Not your father’s football

Can the reborn Sacramento Knights give soccer a foothold in Sacramento, let alone America?

Knights forward Rodrigo Chavez juggles the ball during a recent practice.

Knights forward Rodrigo Chavez juggles the ball during a recent practice.

Photo By Loren Reed

There is virtually no limit to the room that Americans have in their lives for sports. Entire television networks exist to maintain the demand for coverage of sports of all varieties: strong-man competitions, mountain biking, fishing, pool and full- contact poker.

So, why not soccer?

The most beloved game in the world is the most spurned and chastised sport in the United States. Americans like their sports unrefined, obnoxious, brutal and abrasive. Americans are a knockout-punching, body-checking, home-run-trotting, slam-dunking, touchdown-dancing lot, and soccer is none of these things.

That’s something the Sacramento Knights are hoping to change. And with the emergence of the Men’s Premiere Soccer League (MPSL), they might just do it.

At least here in Sacramento.

If the team’s moniker rings a bell, it should. Formerly of the World Indoor Soccer League, the Knights were usurped from their home at Arco Arena by higher-ranking royalty—the WNBA’s Sacramento Monarchs. Though the Knights had been around longer and were owned by the Maloofs, the team, even with its loyal following, could not draw in quite the same manner as the women’s-basketball phenoms could.

Elsewhere in the soccer world, the U.S. women’s national team was busy winning the World Cup, and the San Jose Earthquakes emerged as a Major League Soccer powerhouse, fueling the thirst for a professional-quality outlet for Valley soccer enthusiasts.

Enter the MPSL. Initially a regional league consisting of teams from the western United States, the MPSL has added six new teams for this season and is poised to go nationwide in the coming years.

One of those expansion franchises was awarded to the Sacramento Knights’ new owner, J.R. Gholar. Involved with local soccer for three decades, Gholar was anxious to create an identity for his new club that the community could grasp quickly.

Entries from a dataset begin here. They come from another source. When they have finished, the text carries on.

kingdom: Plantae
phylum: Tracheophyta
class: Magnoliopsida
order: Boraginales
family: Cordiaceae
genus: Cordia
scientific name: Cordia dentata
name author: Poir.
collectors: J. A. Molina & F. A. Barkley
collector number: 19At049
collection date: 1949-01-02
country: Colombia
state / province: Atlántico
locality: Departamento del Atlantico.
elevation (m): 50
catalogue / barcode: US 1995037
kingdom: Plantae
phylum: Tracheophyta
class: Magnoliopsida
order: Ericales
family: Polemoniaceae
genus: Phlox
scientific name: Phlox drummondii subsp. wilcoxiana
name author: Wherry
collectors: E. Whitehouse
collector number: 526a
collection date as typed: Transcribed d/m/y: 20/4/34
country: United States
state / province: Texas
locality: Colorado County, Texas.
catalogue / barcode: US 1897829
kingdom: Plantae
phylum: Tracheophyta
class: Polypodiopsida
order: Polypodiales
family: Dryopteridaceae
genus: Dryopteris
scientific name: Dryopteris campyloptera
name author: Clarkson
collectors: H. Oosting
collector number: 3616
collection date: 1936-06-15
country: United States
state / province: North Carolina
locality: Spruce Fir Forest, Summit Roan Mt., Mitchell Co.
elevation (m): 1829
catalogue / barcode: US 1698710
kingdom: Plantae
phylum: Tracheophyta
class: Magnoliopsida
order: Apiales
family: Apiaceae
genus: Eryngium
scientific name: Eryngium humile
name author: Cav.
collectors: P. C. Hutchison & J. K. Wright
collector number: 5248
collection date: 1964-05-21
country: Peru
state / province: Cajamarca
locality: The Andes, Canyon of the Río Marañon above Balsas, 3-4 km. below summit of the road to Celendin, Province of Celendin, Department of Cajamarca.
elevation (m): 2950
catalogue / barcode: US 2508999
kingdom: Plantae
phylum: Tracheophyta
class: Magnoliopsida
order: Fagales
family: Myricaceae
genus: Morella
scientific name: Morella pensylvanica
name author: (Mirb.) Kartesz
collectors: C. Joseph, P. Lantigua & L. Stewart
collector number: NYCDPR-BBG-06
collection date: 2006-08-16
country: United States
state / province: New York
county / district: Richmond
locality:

Seeing the dormant Knights name, Gholar approached the Maloofs about adopting the mascot for his new outdoor franchise. Next, he secured Cosumnes River College as a home field.

According to San Jose Earthquakes General Manager Alexi Lalas, the Knights have addressed one major obstacle facing all American soccer teams, which is to find a suitable facility.

“The key is to make it as intimate as possible, so that people can feel like they’re part of the action and really appreciate the skills of the players on the field,” Lalas said.

The Knights have, in effect, “built it.” Now the trick is to ensure “they will come.”

Like a garage band stapling posters to telephone poles around town, Gholar and his partners spread out across the Valley, from El Dorado Hills to Fairfield, hitting youth-soccer events in every crevice, handing out hundreds of thousands of fliers announcing the rebirth of the Knights.

“I wanted to energize our enthusiastic, hard-core fan base first,” said Gholar, “to build a solid foundation. What the hard-core fan will do then is bring their neighbor, or the guy at work, and we build from there.”

Despite the fate of their indoor predecessors, the outdoor Knights (who play their first season game in Sonoma on April 17 and then take on the Arizona Sahuaros here in Sacramento on April 24) are counting on the league structure of the MPSL to help them stay the course.

The MPSL’s own role model is the Women’s Premiere Soccer League (WPSL), which existed long before the men’s league and already has gone through the bumps and hurdles any new league faces.

“[WPSL] was cohesive enough to bring the men’s league into existence,” said Jerry Zanelli, commissioner of both the WPSL and MPSL. In fact, one of two Sacramento-area WPSL teams, the California Storm, is in its second decade of existence. (The Storm play a pre-season doubleheader April 10 at the University of California, Davis.) The WPSL has emerged as the foremost women’s league in the nation and is now home to several World Cup players.

It might be some time before the men’s league can boast a similar claim. For now, the Knights are happy to be back and are satisfied that Sacramento, a feverishly supportive sports town, will get behind the club fully.

“The Knights are in a good situation, having some semblance of the old indoor team, which had a good reputation,” said Zanelli. “They’ll do well in the league.”

In the first eight weeks of their existence, the new Knights had more than 21,000 hits on their Web site (www.sactoknights.com). In fact, Gholar and his staff are having trouble staying on top of the onslaught of e-mails, mail and phone calls.

“To be honest, we’re a little afraid,” said Gholar. “We’re trying to figure out what to do with the people who show up and don’t have seats.”